Not to throw cold water on Jack's accomplishment, but a piece in "Scholarly Kitchen" by Kent Anderson takes him to task here (with the "Jack in the Beanstalk" analogy from "Into the Woods").  Note it is dated early Jan. 2014, before Andraka's 17th birthday. The issue (as explored in many detailed comments) is the lack of a peer-reviewed published article on the test, before Andraka set up an LLC and filed a patent application. Some observers (in the comments) see a contradiction between Andraka's embracement of Open Access (via Aaron Swartz) and his own lack of publication.  Of course, a peer review article takes a long time to get published.  And his $75000 prize was for a science fair competition, not a royalty from the pharmacy business.  Still, it would seem that the test would have to undergo rigorous testing at various labs (hopefully including NIH-NCI in Bethesda) before it can claim commercial value. The real importance of the innovation is that the concept could be used in many quick diagnostic tests based on specific proteins and antibodies.  And, in his case, any final paper should be "free" to the public, given the issue.  (I have to chuckle at the title of the publication: Remember "The Thirsty Scholar' in the movie "The Social Network"?)

Nick Bryant throws some cold water on Jack's work in an Australian paper March 29, 2015 here (Andraka visited Australia in August before starting at Stanford).
   
Jack is on tour around the country now, visiting schools.

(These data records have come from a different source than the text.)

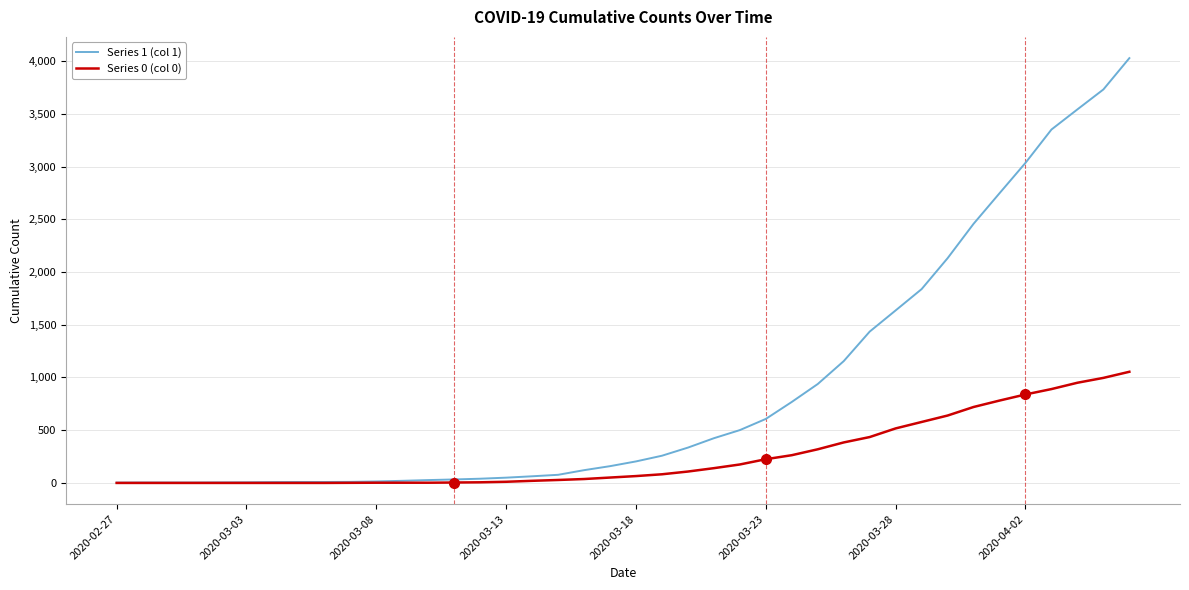

Rank the series by their maximum value, from highest to lowest.

Series 1 (col 1), Series 0 (col 0)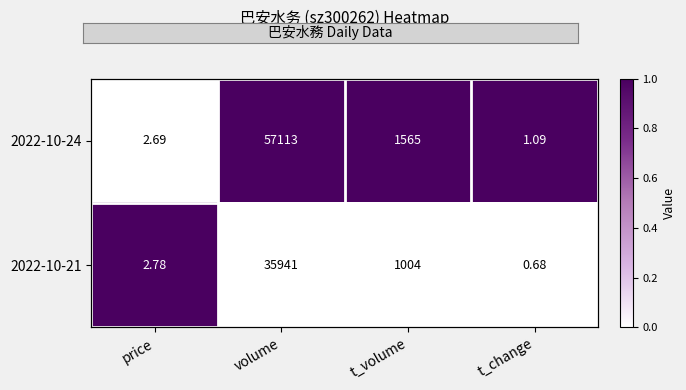

True or false: 2022-10-24 has a value of 1 at price.

False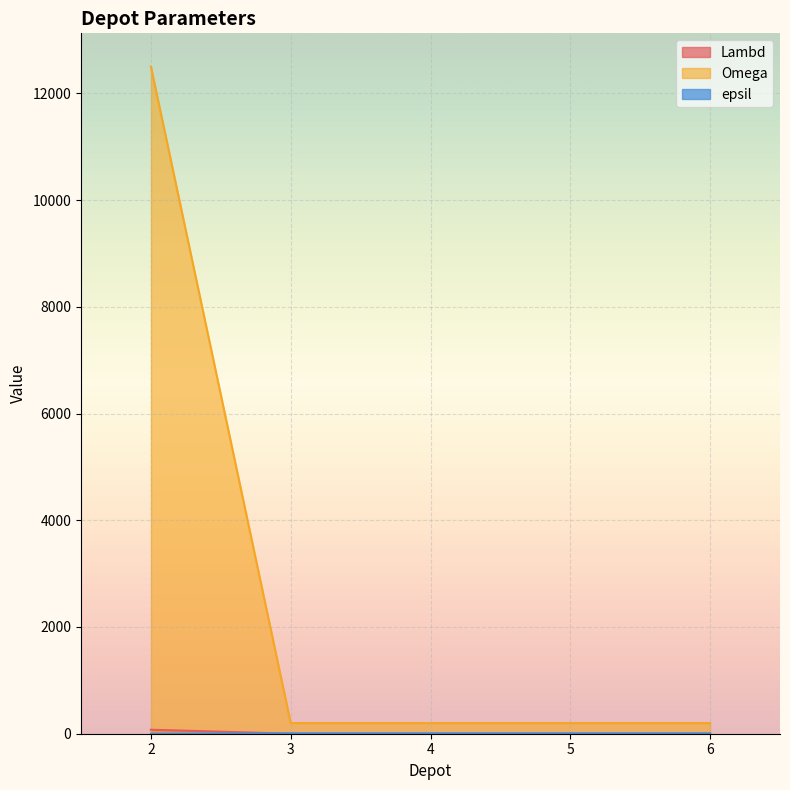

Does the chart display data point markers on the line(s)?

No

How does someone keep up with schoolwork while traveling?  He even got an "it's free" goldfish to feed in a hotel room (in Houston, I think).



Update: April 21, 2015

NBC News reports on a liquid biopsy test to detect return of cancer after chemotherapy, for certain tumors, link here.   I don't know if it is similar in principle to Jack's test.



There is also a story from the University of Kansas (medical school is in Kansas City) on detecting tumor-associated molecules, perhaps related, here.  That's where I went to graduate school myself in the 1960s (MA in Mathematics).

Update: Nov. 12, 2015

I found a story "Mesothelin: An early detection biomarker for cancer", in Pharmaceutical Intelligence, authored by Tilda Barluiya, April 21, 2013 here. At my own physical today, my own physician said that the test would have to be approved by the FDA and licensed before trials on early treatment of pancreatic cancer based on positive tests would commence.  The test may be useful for a limited list of other cancers.  But the concept to test for other marker proteins for other tumors is likely to attract other researchers and companies.  I believe Stanford is helping Jack continue the experiments as he enters there as a freshman.



Update: Dec 18, 2016

My own physician said on my physical this year that he was surprised the test wasn't available yet.  But I think it takes several years for a test like this to get into regular use, even if the patent is approved.  I know of an eye surgeon who has gotten FDA approval for his laser surgery to remove floaters (here in VA) but his machine isn't in general use yet.